→ **Input**

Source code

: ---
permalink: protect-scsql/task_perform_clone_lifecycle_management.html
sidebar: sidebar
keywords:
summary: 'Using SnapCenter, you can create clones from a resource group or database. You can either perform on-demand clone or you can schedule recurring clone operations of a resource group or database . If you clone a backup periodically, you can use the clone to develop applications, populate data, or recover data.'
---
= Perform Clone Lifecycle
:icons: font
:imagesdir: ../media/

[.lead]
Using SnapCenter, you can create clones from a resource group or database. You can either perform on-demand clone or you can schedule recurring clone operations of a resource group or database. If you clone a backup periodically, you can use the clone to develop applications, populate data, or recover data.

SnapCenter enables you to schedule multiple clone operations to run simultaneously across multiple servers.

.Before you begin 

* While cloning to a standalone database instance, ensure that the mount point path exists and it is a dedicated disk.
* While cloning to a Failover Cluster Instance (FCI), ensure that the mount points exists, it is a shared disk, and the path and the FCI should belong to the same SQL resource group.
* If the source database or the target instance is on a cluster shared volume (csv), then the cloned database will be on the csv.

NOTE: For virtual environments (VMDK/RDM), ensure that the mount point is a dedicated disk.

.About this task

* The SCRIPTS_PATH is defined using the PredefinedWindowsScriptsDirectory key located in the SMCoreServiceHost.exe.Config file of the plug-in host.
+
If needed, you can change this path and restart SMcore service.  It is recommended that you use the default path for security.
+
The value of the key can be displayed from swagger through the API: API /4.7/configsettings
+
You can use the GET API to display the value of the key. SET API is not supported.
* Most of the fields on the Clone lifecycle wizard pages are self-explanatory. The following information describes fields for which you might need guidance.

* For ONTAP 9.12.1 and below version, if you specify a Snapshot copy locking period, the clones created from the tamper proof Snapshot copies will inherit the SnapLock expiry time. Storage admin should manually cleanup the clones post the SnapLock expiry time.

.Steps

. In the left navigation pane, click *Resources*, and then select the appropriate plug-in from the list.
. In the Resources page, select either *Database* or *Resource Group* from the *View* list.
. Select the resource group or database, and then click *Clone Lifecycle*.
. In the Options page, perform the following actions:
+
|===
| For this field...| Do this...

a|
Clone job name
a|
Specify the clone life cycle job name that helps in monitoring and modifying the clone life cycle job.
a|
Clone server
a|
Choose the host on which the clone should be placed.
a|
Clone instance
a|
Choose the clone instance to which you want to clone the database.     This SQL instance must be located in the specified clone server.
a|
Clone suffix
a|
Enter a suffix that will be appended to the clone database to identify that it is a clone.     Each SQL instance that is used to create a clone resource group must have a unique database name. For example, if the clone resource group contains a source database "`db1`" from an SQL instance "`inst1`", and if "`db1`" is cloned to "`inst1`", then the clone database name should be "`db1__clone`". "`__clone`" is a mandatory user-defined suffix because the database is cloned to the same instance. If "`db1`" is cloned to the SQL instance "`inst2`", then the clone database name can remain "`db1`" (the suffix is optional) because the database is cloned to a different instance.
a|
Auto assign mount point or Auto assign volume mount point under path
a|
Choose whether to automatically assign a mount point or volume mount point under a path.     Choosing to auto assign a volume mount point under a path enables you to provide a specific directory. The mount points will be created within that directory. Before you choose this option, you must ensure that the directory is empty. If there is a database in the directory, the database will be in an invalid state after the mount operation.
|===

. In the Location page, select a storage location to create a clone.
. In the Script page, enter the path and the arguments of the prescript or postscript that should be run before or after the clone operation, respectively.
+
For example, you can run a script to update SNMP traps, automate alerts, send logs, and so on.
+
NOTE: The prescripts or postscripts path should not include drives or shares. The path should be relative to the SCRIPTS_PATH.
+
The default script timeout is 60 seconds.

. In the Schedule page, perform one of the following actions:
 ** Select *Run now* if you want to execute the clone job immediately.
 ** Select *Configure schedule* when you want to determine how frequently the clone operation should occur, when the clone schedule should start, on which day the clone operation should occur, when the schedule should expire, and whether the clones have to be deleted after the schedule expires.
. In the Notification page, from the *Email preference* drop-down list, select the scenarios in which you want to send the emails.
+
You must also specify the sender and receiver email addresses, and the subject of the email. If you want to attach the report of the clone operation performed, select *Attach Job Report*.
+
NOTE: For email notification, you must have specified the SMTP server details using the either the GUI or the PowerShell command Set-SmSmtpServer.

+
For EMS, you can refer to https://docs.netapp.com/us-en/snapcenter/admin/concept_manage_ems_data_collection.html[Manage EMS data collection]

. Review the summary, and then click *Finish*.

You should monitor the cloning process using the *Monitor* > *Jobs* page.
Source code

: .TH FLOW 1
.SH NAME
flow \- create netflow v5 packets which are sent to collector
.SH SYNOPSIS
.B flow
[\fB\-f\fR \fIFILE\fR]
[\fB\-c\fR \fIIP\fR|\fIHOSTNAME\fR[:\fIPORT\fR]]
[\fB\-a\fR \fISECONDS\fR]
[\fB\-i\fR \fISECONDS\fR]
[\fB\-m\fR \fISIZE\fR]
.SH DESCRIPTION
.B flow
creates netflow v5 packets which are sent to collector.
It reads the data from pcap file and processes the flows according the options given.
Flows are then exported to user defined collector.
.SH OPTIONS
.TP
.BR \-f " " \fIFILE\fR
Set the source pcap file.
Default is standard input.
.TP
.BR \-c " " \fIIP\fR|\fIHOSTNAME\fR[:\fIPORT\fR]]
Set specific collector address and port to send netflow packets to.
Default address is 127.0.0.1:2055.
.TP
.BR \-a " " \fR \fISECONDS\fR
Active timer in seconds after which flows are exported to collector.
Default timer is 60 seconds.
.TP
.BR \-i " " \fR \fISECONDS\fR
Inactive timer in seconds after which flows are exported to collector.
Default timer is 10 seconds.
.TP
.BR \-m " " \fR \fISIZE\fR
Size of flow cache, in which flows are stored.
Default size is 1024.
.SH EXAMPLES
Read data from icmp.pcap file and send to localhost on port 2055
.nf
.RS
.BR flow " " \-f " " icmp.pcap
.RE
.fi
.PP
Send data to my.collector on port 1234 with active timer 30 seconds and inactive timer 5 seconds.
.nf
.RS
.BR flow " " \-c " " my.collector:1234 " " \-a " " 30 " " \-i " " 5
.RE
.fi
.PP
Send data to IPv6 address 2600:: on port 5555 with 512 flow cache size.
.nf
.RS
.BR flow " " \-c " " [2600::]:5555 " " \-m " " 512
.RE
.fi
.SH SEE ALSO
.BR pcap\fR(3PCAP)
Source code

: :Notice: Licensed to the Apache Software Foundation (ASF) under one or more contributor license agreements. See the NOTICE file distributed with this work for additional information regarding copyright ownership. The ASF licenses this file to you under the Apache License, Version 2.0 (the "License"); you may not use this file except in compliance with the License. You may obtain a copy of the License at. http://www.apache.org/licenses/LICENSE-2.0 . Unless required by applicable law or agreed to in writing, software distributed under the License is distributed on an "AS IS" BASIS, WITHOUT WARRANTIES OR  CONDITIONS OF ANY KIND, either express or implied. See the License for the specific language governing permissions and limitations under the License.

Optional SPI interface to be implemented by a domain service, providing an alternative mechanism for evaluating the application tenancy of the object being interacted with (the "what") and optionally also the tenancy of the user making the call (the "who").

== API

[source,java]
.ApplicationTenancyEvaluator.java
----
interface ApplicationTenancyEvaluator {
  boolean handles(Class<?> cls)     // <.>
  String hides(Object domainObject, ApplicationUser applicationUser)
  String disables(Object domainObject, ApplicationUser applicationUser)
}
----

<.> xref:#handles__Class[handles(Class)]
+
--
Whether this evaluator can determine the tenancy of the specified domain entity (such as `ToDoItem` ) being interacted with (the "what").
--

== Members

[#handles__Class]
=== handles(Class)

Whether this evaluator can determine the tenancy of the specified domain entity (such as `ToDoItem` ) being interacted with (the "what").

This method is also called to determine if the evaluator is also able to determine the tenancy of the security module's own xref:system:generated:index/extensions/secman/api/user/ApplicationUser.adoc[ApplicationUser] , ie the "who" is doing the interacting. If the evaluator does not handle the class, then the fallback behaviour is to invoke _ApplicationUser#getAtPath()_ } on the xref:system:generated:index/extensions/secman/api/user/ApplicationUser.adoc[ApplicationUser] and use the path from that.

→ **About this task**
Go through the records and count every line with the word "value"; the answer is the number alone.

→ **Answer space**
2